:: Request ::
Exclude the pictures and reproduce the remaining data exactly as written.

:: Supplied records ::
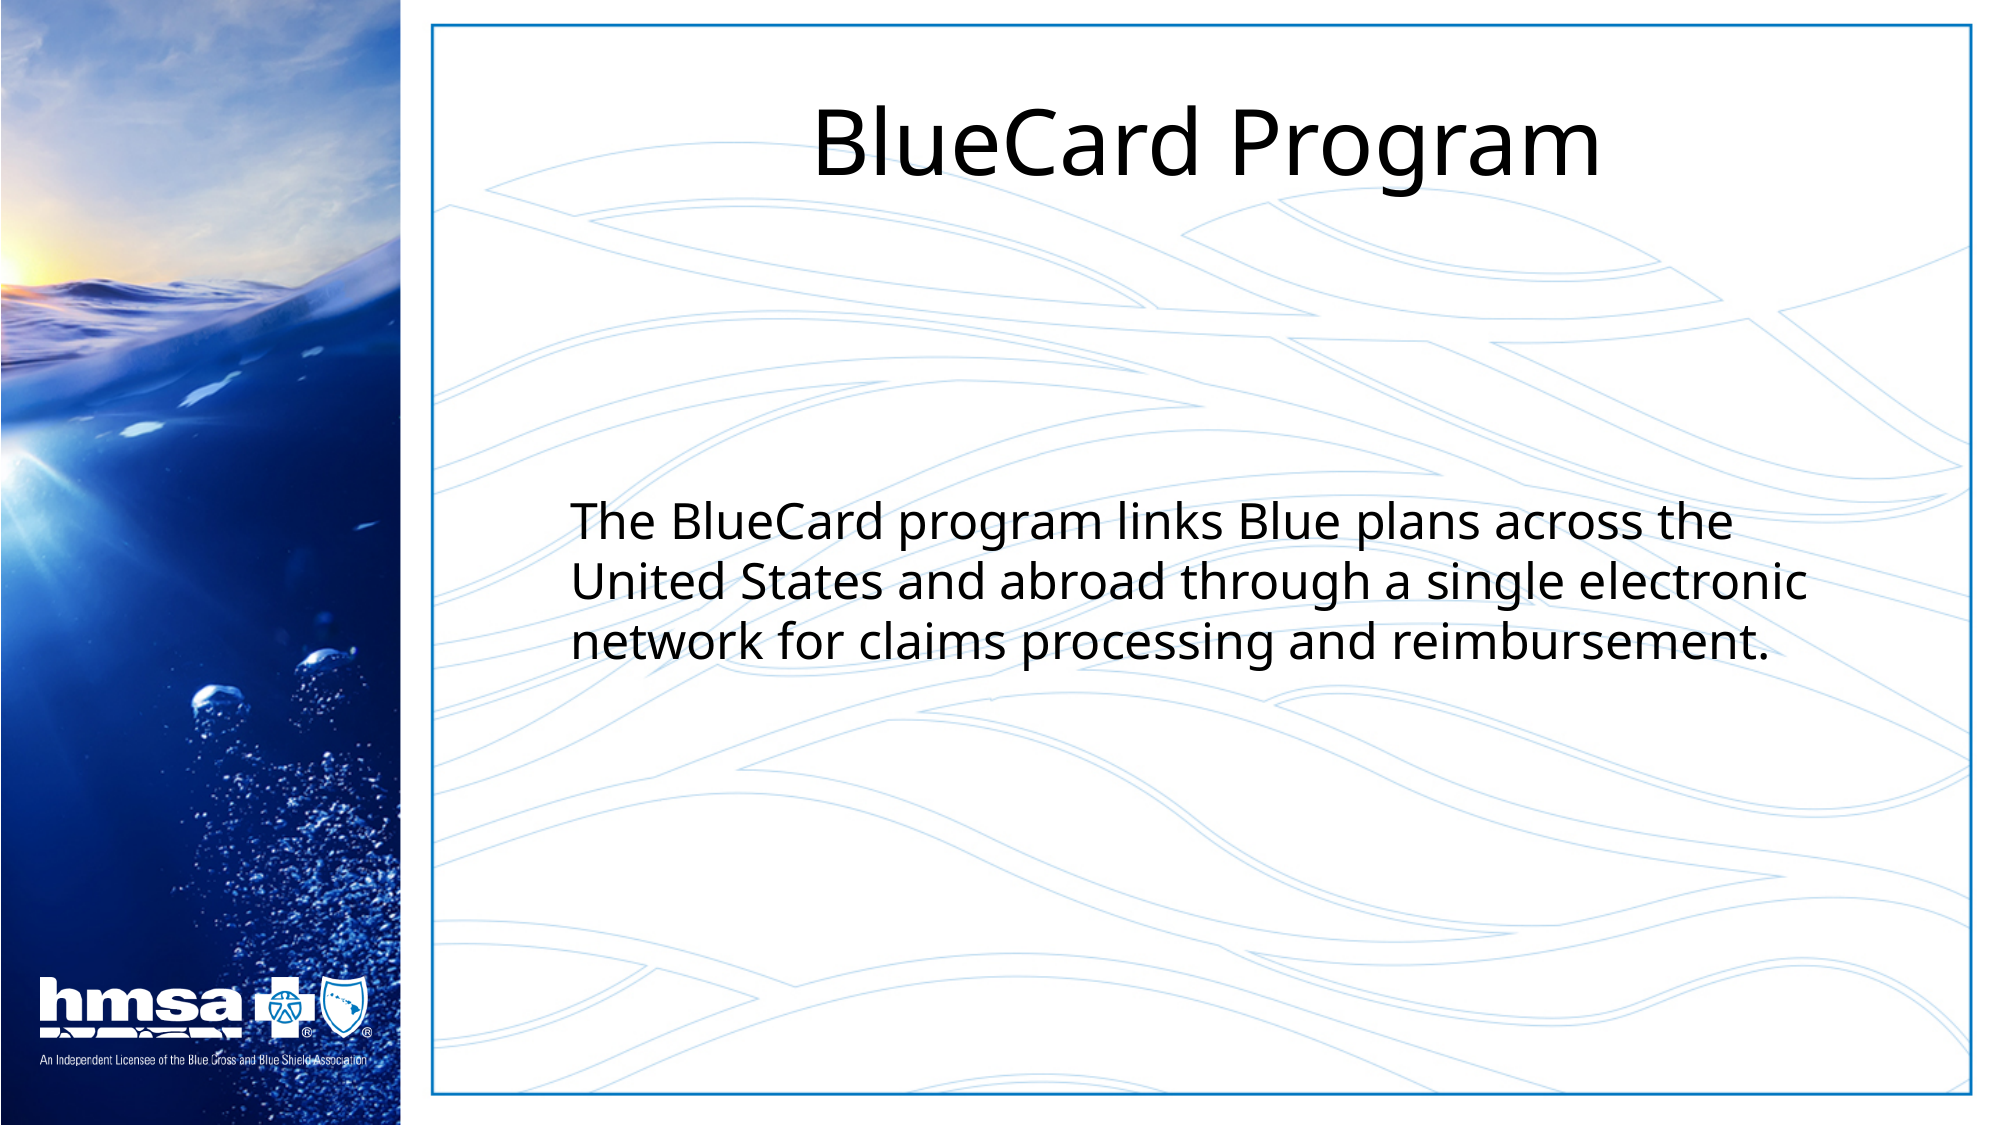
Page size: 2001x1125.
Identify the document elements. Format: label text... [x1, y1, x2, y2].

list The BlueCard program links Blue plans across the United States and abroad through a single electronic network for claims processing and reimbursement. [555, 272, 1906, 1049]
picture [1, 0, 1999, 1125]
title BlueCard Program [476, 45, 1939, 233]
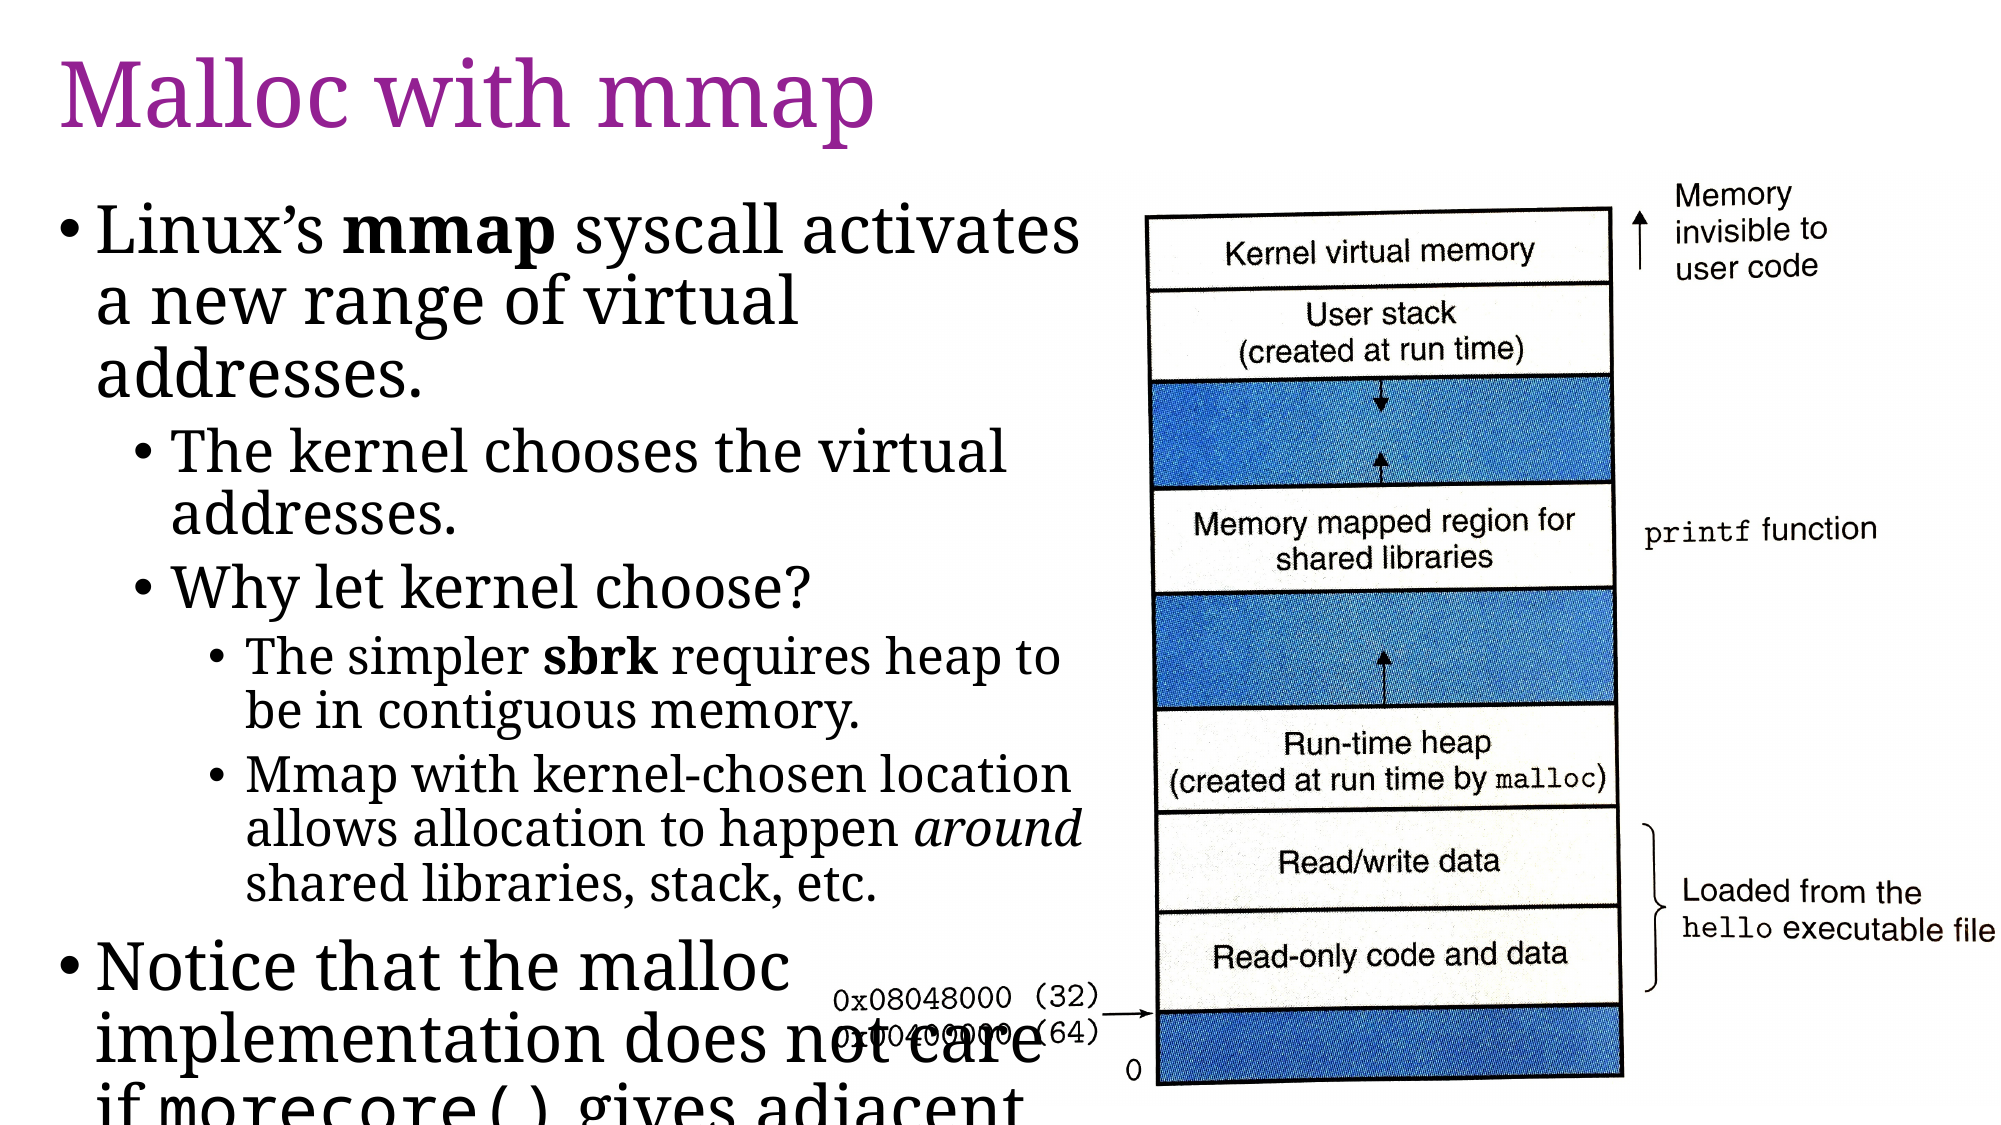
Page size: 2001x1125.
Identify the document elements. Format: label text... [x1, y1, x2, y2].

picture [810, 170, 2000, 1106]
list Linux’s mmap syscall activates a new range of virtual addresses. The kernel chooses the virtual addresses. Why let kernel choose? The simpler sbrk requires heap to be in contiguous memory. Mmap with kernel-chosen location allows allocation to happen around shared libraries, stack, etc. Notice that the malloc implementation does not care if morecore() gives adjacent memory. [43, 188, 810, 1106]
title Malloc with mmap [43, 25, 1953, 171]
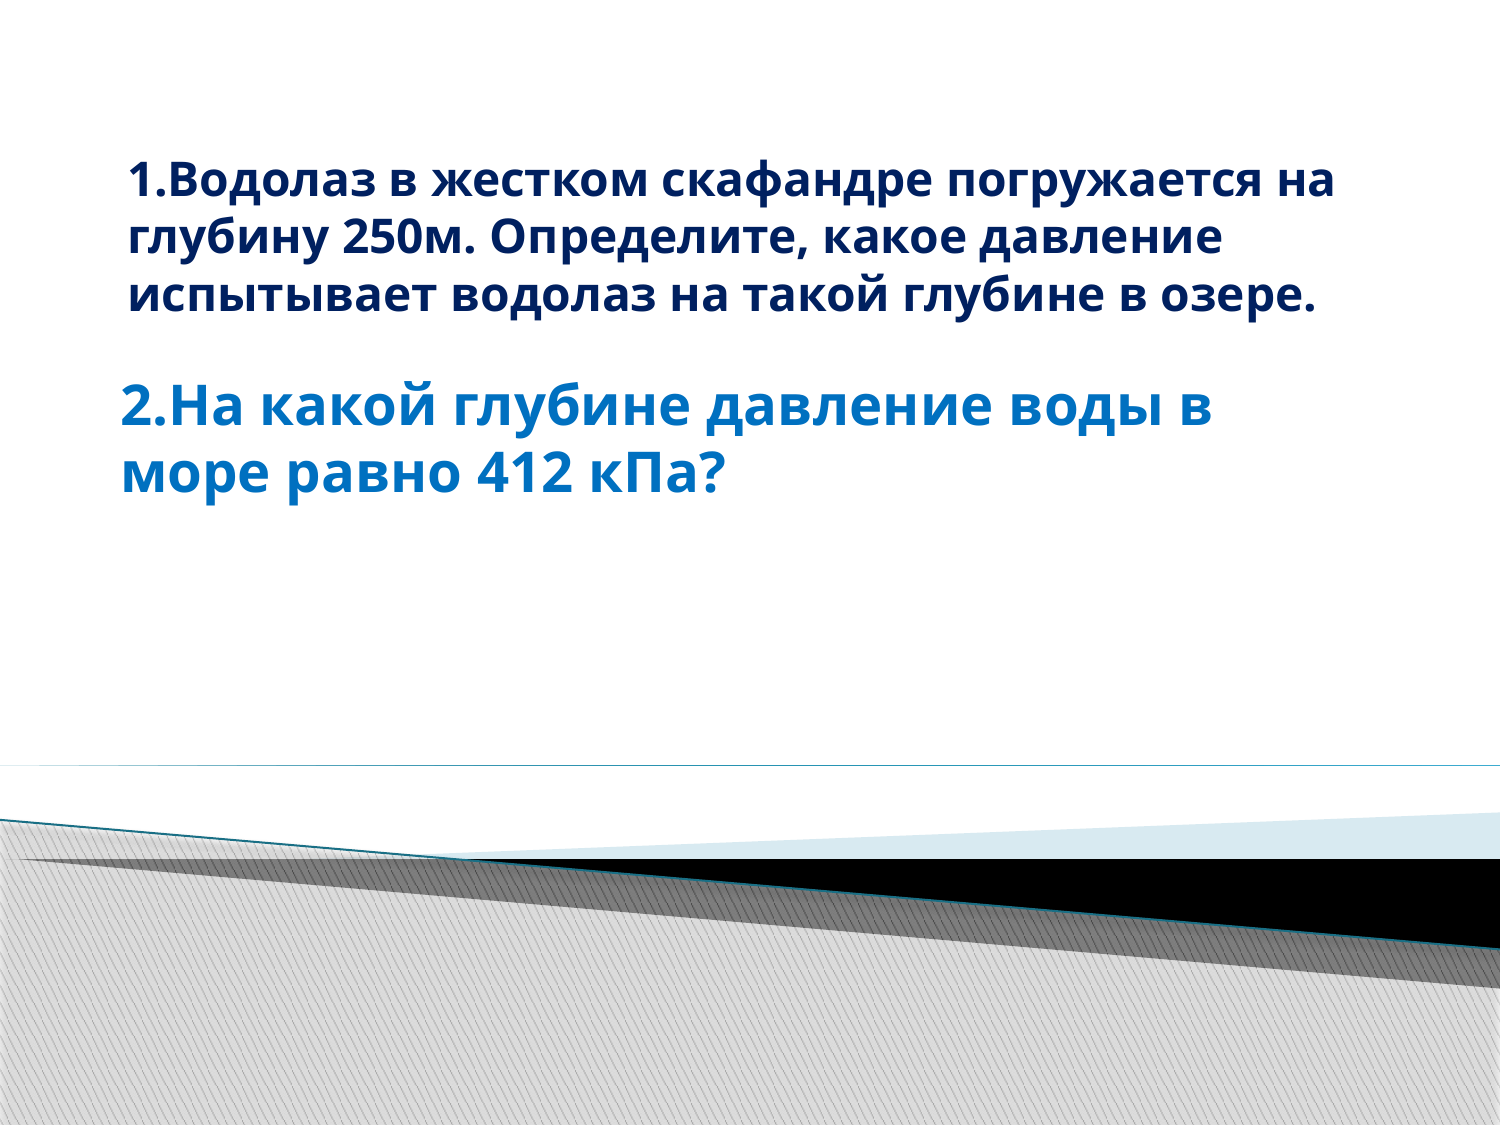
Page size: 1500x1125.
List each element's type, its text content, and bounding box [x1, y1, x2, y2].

:: Expected answer ::
Page size: 2001x1125.
Identify the document elements. Format: label text... [x1, y1, x2, y2].

list The BlueCard program links Blue plans across the United States and abroad through a single electronic network for claims processing and reimbursement. [555, 272, 1906, 1049]
picture [1, 0, 1999, 1125]
title BlueCard Program [476, 45, 1939, 233]
Page size: 2001x1125.
Identify the document elements. Format: label text... [x1, y1, x2, y2].

picture [810, 170, 2000, 1106]
list Linux’s mmap syscall activates a new range of virtual addresses. The kernel chooses the virtual addresses. Why let kernel choose? The simpler sbrk requires heap to be in contiguous memory. Mmap with kernel-chosen location allows allocation to happen around shared libraries, stack, etc. Notice that the malloc implementation does not care if morecore() gives adjacent memory. [43, 188, 810, 1106]
title Malloc with mmap [43, 25, 1953, 171]
Page size: 1500x1125.
List each element's type, its text content, and bounding box [x1, y1, x2, y2].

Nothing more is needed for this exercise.